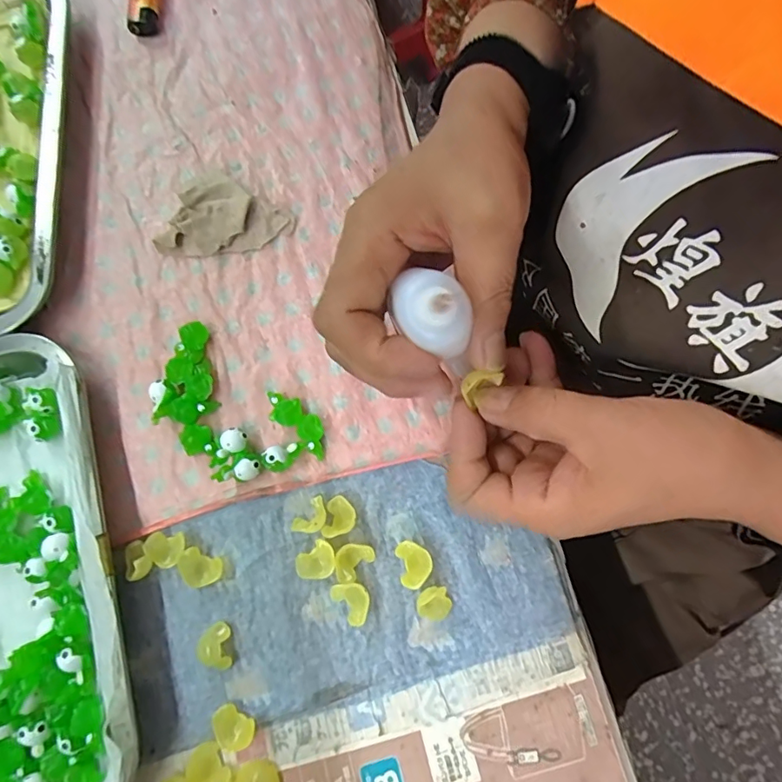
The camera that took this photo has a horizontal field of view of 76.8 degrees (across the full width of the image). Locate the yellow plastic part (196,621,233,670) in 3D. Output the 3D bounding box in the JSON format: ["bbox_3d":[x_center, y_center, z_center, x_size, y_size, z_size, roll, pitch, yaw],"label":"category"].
[{"bbox_3d":[-0.095,0.137,0.265,0.017,0.008,0.022,-4,77,-1],"label":"yellow plastic part"}]

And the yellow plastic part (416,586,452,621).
[{"bbox_3d":[0.023,0.114,0.262,0.018,0.016,0.018,0,77,0],"label":"yellow plastic part"}]

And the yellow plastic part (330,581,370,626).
[{"bbox_3d":[-0.020,0.112,0.265,0.017,0.010,0.023,-37,80,-8],"label":"yellow plastic part"}]

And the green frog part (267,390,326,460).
[{"bbox_3d":[-0.054,0.017,0.287,0.047,0.014,0.018,37,80,8],"label":"green frog part"}]

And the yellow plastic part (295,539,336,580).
[{"bbox_3d":[-0.041,0.093,0.269,0.022,0.012,0.019,-25,79,-6],"label":"yellow plastic part"}]

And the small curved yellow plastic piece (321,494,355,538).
[{"bbox_3d":[-0.028,0.070,0.275,0.017,0.013,0.022,8,78,2],"label":"small curved yellow plastic piece"}]

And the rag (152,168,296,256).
[{"bbox_3d":[-0.105,-0.103,0.311,0.066,0.017,0.062,31,79,6],"label":"rag"}]

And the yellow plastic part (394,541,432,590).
[{"bbox_3d":[0.013,0.094,0.269,0.018,0.010,0.024,-11,78,-3],"label":"yellow plastic part"}]

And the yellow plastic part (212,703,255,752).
[{"bbox_3d":[-0.082,0.175,0.255,0.022,0.011,0.017,23,78,5],"label":"yellow plastic part"}]

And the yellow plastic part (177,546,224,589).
[{"bbox_3d":[-0.104,0.098,0.271,0.023,0.011,0.018,24,78,5],"label":"yellow plastic part"}]

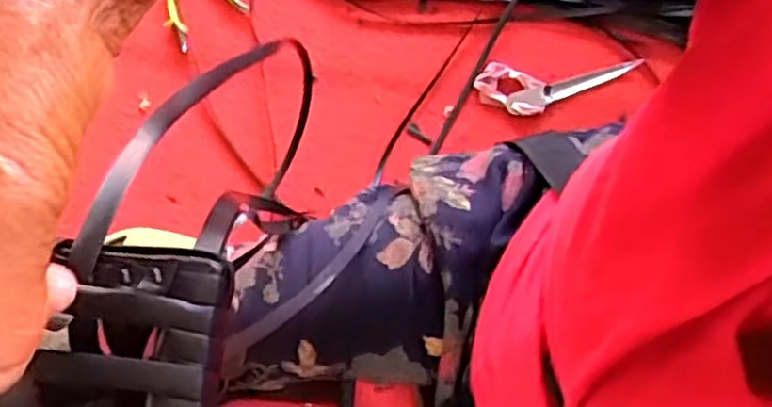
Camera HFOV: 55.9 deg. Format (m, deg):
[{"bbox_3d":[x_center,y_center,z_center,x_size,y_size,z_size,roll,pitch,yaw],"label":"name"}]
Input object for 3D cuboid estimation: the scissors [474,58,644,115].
[{"bbox_3d":[0.225,-0.153,0.939,0.215,0.014,0.071,-3,78,0],"label":"scissors"}]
══════
> [ASSIGNED TASK] The output has to match the data above line for line, except that pictures are dropped.

> [SOLUTION FOR THIS EXERCISE]
The camera that took this photo has a horizontal field of view of 76.8 degrees (across the full width of the image). Locate the yellow plastic part (196,621,233,670) in 3D. Output the 3D bounding box in the JSON format: ["bbox_3d":[x_center, y_center, z_center, x_size, y_size, z_size, roll, pitch, yaw],"label":"category"].
[{"bbox_3d":[-0.095,0.137,0.265,0.017,0.008,0.022,-4,77,-1],"label":"yellow plastic part"}]

And the yellow plastic part (416,586,452,621).
[{"bbox_3d":[0.023,0.114,0.262,0.018,0.016,0.018,0,77,0],"label":"yellow plastic part"}]

And the yellow plastic part (330,581,370,626).
[{"bbox_3d":[-0.020,0.112,0.265,0.017,0.010,0.023,-37,80,-8],"label":"yellow plastic part"}]

And the green frog part (267,390,326,460).
[{"bbox_3d":[-0.054,0.017,0.287,0.047,0.014,0.018,37,80,8],"label":"green frog part"}]

And the yellow plastic part (295,539,336,580).
[{"bbox_3d":[-0.041,0.093,0.269,0.022,0.012,0.019,-25,79,-6],"label":"yellow plastic part"}]

And the small curved yellow plastic piece (321,494,355,538).
[{"bbox_3d":[-0.028,0.070,0.275,0.017,0.013,0.022,8,78,2],"label":"small curved yellow plastic piece"}]

And the rag (152,168,296,256).
[{"bbox_3d":[-0.105,-0.103,0.311,0.066,0.017,0.062,31,79,6],"label":"rag"}]

And the yellow plastic part (394,541,432,590).
[{"bbox_3d":[0.013,0.094,0.269,0.018,0.010,0.024,-11,78,-3],"label":"yellow plastic part"}]

And the yellow plastic part (212,703,255,752).
[{"bbox_3d":[-0.082,0.175,0.255,0.022,0.011,0.017,23,78,5],"label":"yellow plastic part"}]

And the yellow plastic part (177,546,224,589).
[{"bbox_3d":[-0.104,0.098,0.271,0.023,0.011,0.018,24,78,5],"label":"yellow plastic part"}]

Camera HFOV: 55.9 deg. Format (m, deg):
[{"bbox_3d":[x_center,y_center,z_center,x_size,y_size,z_size,roll,pitch,yaw],"label":"name"}]
Input object for 3D cuboid estimation: the scissors [474,58,644,115].
[{"bbox_3d":[0.225,-0.153,0.939,0.215,0.014,0.071,-3,78,0],"label":"scissors"}]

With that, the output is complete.